+++ Given text +++

Like all the other posts, I'm only a couple of months late. Rat, you are in a very typical situation. Don't get too worked up about it. And Ed was right on when he said don't give anything away as far as your expertise goes. Only enough to make your job easier (as in training people). If it makes you feel better, I got fired in August. Everyone was telling me I was doing a great job, the a la carte desserts were great, the wedding cakes were beautiful, the artisan breads were awesome, blah blah blah. Well, it didn't help because me my boss just looked past all the good things I brought to the table and concentrated on the most ridiculous minutiae. In short, he was gifted at pointing out things nobody else would notice. I was 1/4" off center one tier on a large, 4-tier wedding cake which was so heavily piped nobody did notice. Anyway, you get to work with all kinds in this business. Just keep your mouth shut and do your job as best as you can.


----------



## chefpeon (Jun 14, 2006)

That's scary and makes no sense to me. If you're doing a good job and nothing is wrong, why would one get fired? Sure, nobody is 100% perfect, and there's always going to be small mistakes made occasionally, but that's to be expected. In fact in most jobs I've had, it's the other people making the mistakes, and me having to cover for them. My theory is it's always the bottom line. If a boss thinks he can get a pastry chef to do the same job for less money, no matter how good a job YOU are doing, you're outta there. For us, it's a real ego killer. Doing your best almost seems like it's just not good enough. Not to mention, we'd like to get paid what we're worth but always seem to be grossly underpaid for the skill and hard work it takes for us to do a great job.

+++ Given data +++

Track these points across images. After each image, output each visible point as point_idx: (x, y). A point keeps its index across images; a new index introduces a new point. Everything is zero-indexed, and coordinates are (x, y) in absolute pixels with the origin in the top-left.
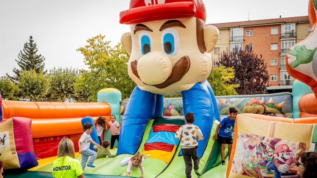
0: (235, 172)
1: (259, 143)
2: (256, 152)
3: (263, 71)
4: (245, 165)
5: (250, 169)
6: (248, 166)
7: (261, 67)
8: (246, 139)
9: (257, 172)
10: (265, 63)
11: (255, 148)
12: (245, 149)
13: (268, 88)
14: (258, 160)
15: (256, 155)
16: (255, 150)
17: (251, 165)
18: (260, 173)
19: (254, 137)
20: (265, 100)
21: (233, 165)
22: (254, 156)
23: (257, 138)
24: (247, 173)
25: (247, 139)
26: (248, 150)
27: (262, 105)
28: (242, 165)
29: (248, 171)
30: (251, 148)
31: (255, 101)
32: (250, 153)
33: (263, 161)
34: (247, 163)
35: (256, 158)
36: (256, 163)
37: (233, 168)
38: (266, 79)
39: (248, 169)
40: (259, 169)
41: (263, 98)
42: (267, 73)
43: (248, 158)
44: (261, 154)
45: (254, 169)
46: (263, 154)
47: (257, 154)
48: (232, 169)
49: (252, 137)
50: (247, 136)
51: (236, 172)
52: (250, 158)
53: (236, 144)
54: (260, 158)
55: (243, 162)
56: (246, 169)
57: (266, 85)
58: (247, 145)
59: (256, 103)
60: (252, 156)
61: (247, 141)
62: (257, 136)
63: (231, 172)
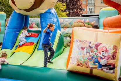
0: (72, 63)
1: (88, 46)
2: (86, 51)
3: (80, 6)
4: (79, 60)
5: (82, 62)
6: (81, 60)
7: (79, 3)
8: (79, 43)
9: (86, 64)
10: (81, 2)
11: (85, 48)
12: (79, 49)
13: (83, 14)
14: (87, 56)
15: (86, 53)
16: (85, 50)
17: (83, 60)
18: (88, 65)
19: (85, 42)
21: (71, 59)
22: (85, 54)
23: (86, 43)
25: (80, 43)
26: (81, 50)
27: (83, 23)
28: (77, 60)
29: (80, 63)
30: (83, 48)
32: (82, 52)
33: (90, 57)
34: (80, 58)
35: (86, 55)
36: (86, 58)
37: (71, 61)
38: (81, 10)
39: (80, 62)
40: (88, 62)
41: (83, 19)
42: (82, 7)
43: (81, 55)
44: (89, 53)
45: (85, 62)
46: (90, 53)
47: (87, 53)
48: (70, 62)
49: (83, 42)
50: (80, 41)
51: (73, 64)
52: (82, 55)
53: (72, 46)
54: (88, 55)
55: (78, 58)
56: (79, 62)
57: (81, 13)
58: (80, 47)
59: (80, 22)
60: (83, 54)
61: (80, 44)
62: (86, 41)
63: (70, 63)
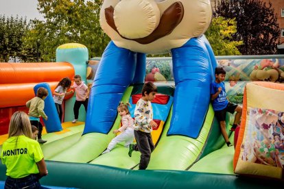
0: (244, 159)
1: (276, 121)
2: (272, 132)
3: (273, 23)
4: (258, 150)
5: (264, 155)
6: (262, 150)
7: (270, 18)
8: (259, 116)
9: (274, 159)
10: (275, 13)
11: (272, 127)
12: (258, 128)
13: (280, 47)
14: (275, 142)
15: (272, 137)
16: (271, 130)
17: (266, 150)
18: (278, 160)
19: (270, 112)
20: (280, 62)
21: (242, 150)
22: (270, 138)
23: (273, 114)
24: (262, 160)
25: (261, 115)
26: (262, 130)
27: (275, 68)
28: (255, 150)
29: (262, 157)
30: (266, 127)
31: (267, 64)
32: (265, 133)
33: (281, 145)
34: (261, 147)
35: (272, 140)
36: (272, 147)
37: (242, 154)
38: (276, 34)
39: (262, 155)
40: (277, 156)
41: (277, 60)
42: (278, 27)
43: (262, 140)
44: (279, 135)
45: (270, 155)
46: (281, 135)
47: (274, 136)
48: (241, 156)
49: (267, 113)
50: (261, 111)
51: (247, 159)
52: (265, 140)
53: (245, 122)
54: (277, 141)
55: (256, 146)
56: (259, 156)
57: (277, 42)
58: (261, 124)
59: (268, 66)
60: (266, 138)
61: (261, 119)
62: (273, 111)
63: (240, 159)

+++

* [Things to do]
1 - In the forum thread, how far off center was one tier of the large wedding cake?
2 - Rewrite the forum thread's passage that begins at the words "## chefpeon (Jun" and stops after "a great job.", renaming "pastry chef" as "baker".

* [Answers to the exercises]
1 - One tier was 1/4" off center.

2 -
## chefpeon (Jun 14, 2006)

That's scary and makes no sense to me. If you're doing a good job and nothing is wrong, why would one get fired? Sure, nobody is 100% perfect, and there's always going to be small mistakes made occasionally, but that's to be expected. In fact in most jobs I've had, it's the other people making the mistakes, and me having to cover for them. My theory is it's always the bottom line. If a boss thinks he can get a baker to do the same job for less money, no matter how good a job YOU are doing, you're outta there. For us, it's a real ego killer. Doing your best almost seems like it's just not good enough. Not to mention, we'd like to get paid what we're worth but always seem to be grossly underpaid for the skill and hard work it takes for us to do a great job.